FIG. 2 illustrates in simplified fashion the general approach of the present invention. A focusing lens 200 produces an image circle having a diameter D. The image circle actually appears on an image plane defined by the surface of S of an image sensor 205. Lens 200 is typically (although not necessarily, depending on the expected distance for object detection) a wide-angle lens, and as a result produces a large image circle. Because the image-circle diameter D is so much larger than the area of sensor surface S, the image sensor 205 may translate from a first position P to a second position P′ while remaining within the image circle that is, throughout the excursion of image sensor 205 from P to P′, it remains within the image circle and illuminated with a portion of the focused image. (As noted above, the term “focused” means having sufficient sharpness for purposes of the image-analysis and reconstruction operations described below.) Translating image sensor from P to P′ means that different objects within the field of view will appear on image sensor 205. In particular, at position P, image sensor 205 will “see” Object 1, while at position P′ it will record the image of Object 2. It should be noted that Object 1 and Object 2 are equidistant from the image circle or close enough to equidistant to be within the allowed margin of focusing error. Those of skill in the art will appreciate that the same optical effect is achieved by moving lens 200 relative to a fixed image sensor 205. Furthermore, the illustrated optical arrangement is obviously simplified in that normal lens refraction is omitted.

FIGS. 3A-3D illustrate various configurations for translating a lens 200 along a translation axis T. In a laptop, T will typically be vertical—i.e., along a line spanning and perpendicular to the top and bottom edges of the display 115 and lying substantially in the plane of the display (see FIGS. 1A and 1B)—but can be along any desired angle depending on the application. In FIGS. 3A-3C, the lens 200 is retained within a mount 310 that travels along one or more rails 315. In some embodiments, the rail is frictional (i.e., allows mount 310 to move therealong but with enough resistance to retain the mount 310 in any desired position). In other implementations, the system includes an activatable forcing device for bidirectionally translating the mount along the guide. In the embodiment shown in FIG. 3A, mount 310 is translated along rails 315 by a motor 317 (e.g., a stepper motor) 320 whose output is applied to mount 310 via a suitable gearbox 320. Deactivation of motor 317 retains mount 310 in the position attained when deactivation occurs, so the rails 315 need not be frictional. Operation of motor 317 is governed by a processor as described in detail below.

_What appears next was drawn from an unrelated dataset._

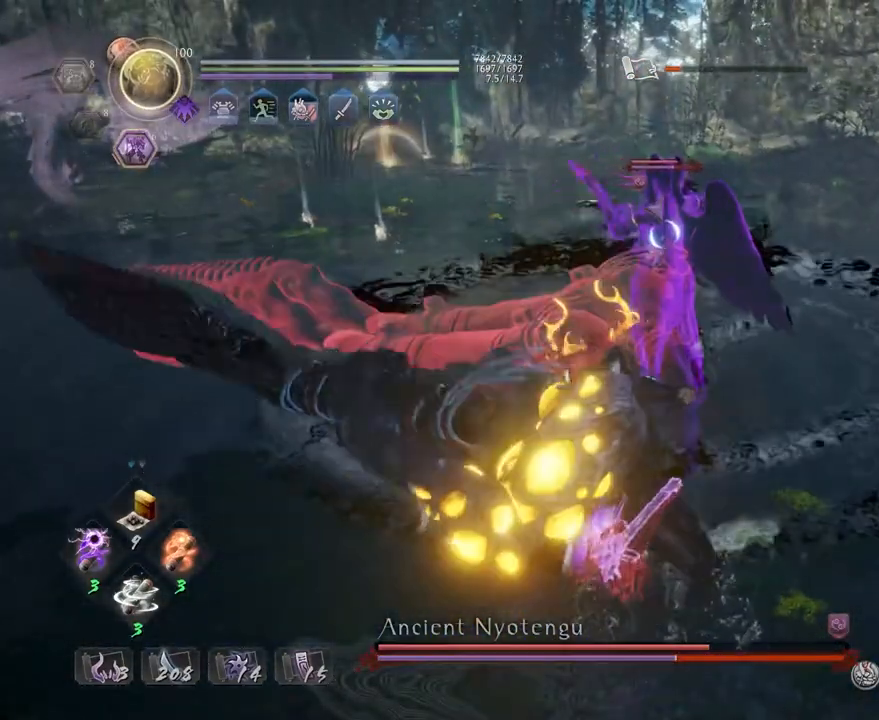
{"buttons": [], "left_stick": "center", "right_stick": "center", "events": []}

In the embodiment shown in FIG. 3B, one or more piezo elements 325₁, 325₂ are operated to move the mount 310 along the rails 315. The piezo elements 325 apply a directional force to mount 310 upon in response to a voltage. Although piezo actuators are capable of moving large masses, the distances over which they act tend to be small. Accordingly, a mechanism (such as a lever arrangement) to amplify the traversed distance may be employed. In the illustrated embodiment, the piezo elements 325₁, 325₂ receive voltages of opposite polarities so that one element contracts while the other expands. These voltages are applied directly by a processor or by a driver circuit under the control of a processor.

FIG. 3C illustrates an embodiment using a permanent magnet 330 affixed to mount 310 and an electromagnet 332, which is energized by a conventional driver circuit 335 controlled by a processor. By energizing the electromagnet 332 so that like poles of both magnets 330, 332 face each other, the lens mount 310 will be pushed away until the electromagnet 332 is de-energized, and mount 310 will retain its position due to the friction rails. To draw the mount 310 in the opposite direction, electromagnet 332 is energized with current flowing in the opposite direction so that it attracts permanent magnet 330.

In the embodiment shown in FIG. 3D, the guide is a grooved channel 340 within a longitudinal bearing fixture 342. In this case, mount 310 has a ridge 345 that slides within channel 340. As illustrated, ridge 345 may flare into flanges that retain mount 310 within complementary recesses in fixture 342 as the mount slides within the recessed channel of fixture 342. Although specific embodiments of the mount and guide have been described, it will be appreciated by those skilled in the art that numerous mechanically suitable alternatives are available and within the scope of the present invention.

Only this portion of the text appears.